IBM has built a supercomputer, named Vela, in the IBM Cloud to help its scientists create and optimize new AI models.
AI needs a lot of horsepower. IBM AI Research, which has been investigating new digital and analog processor technologies to speed the calculations AI needs, has announced that it has built a large 60-rack AI supercomputer in the IBM Cloud to support its own scientists and engineers. The magnitude of this investment indicates the relative importance of AI research to the company. One can imagine how IBM could use tools such as ChatGPT to help its client base and improve the efficiency of its service offerings.
What did IBM Announce?
IBM Research shared that they have deployed a 60-rack supercomputer in the Washington DC IBM Cloud infrastructure to support research into Foundation Models. Each node has 8 NVIDIA A100’s with 80 GB HMB. IBM declined to say how many nodes per rack, but suffice it to say that IBM didn’t scrimp on this investment. Interestingly they avoided using expensive networking interconnects typically used in HPC and found that the reduced inter-node communications required by AI could easily be handled by 100Gb Ethernet NICs.
IBM also decided to engineer a VM-based interface to the cluster, eschewing the typically higher performance of bare metal provisioning. IBM explained in their blog: “We asked ourselves: how do we deliver bare-metal performance inside of a VM? Following a significant amount of research and discovery, we devised a way to expose all of the capabilities on the node (GPUs, CPUs, networking, and storage) into the VM so that the virtualization overhead is less than 5%, which is the lowest overheard in the industry that we’re aware of.” Vela is also natively integrated into IBM Cloud’s VPC environment, meaning that the AI workloads can use any of the more than 200 IBM Cloud services currently available.
IBM researchers are using the supercomputer in the cloud to better understand how foundation models perform and behave. These large language models have been shaking up the industry recently, with ChatGPT from OpenAI presenting the most visible sign that AI is finally having its “iphone moment”. The models do not require supervision, but do require an enormous amount of computation.The OpenAI supercomputer hosted by Microsoft Azure, for example, has 10,000 NVIDIA GPUs.
IBM is focussed on understanding how these models can help its clients use these models themselves. Training gets a lot of press, since it uses hundreds or thousands of GPUs. But the work involved in data preparation, model adaptation and of course inference processing is all part of the overall workflow clients need to understand and implement.
IBM is also interested in learning how to fine-tune foundation models to solve specific customer problems. In the image below you can see what they are thinking; these versions of the model could be tailored to provide solutions to business-specific needs, all while hosting the foundation model in the cloud. ChatGPT uses GPT3, which has not been retrained in a couple years. Can IBM find methods to update or tailor the model short of an expensive multi-million-dollar retraining run? We think so.

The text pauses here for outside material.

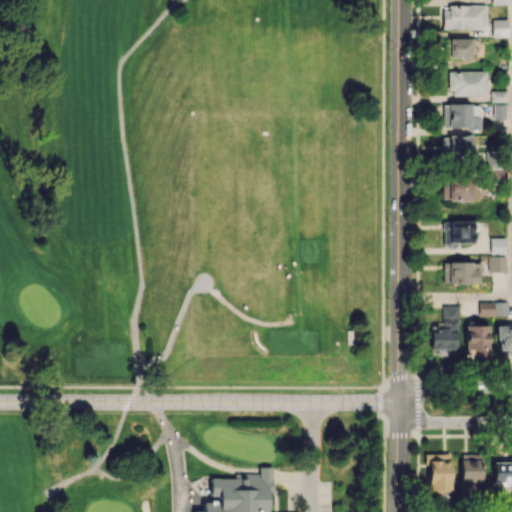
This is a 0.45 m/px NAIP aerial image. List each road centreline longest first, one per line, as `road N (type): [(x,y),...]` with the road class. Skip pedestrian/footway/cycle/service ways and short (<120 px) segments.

When we first heard about IBM AI Research, we were impressed by the low-precision digital AI Processor they have taped out and are using in their labs, as well as by the fundamental research the organization is pursuing Analog computing for inference and even training. Now we see the organization turning its attention to the reason such technology will be required: Foundation Models are the future and IBM intends to lead their client base to best utilize and deploy these models at scale, either on the IBM Cloud, another public cloud, or on the customer site.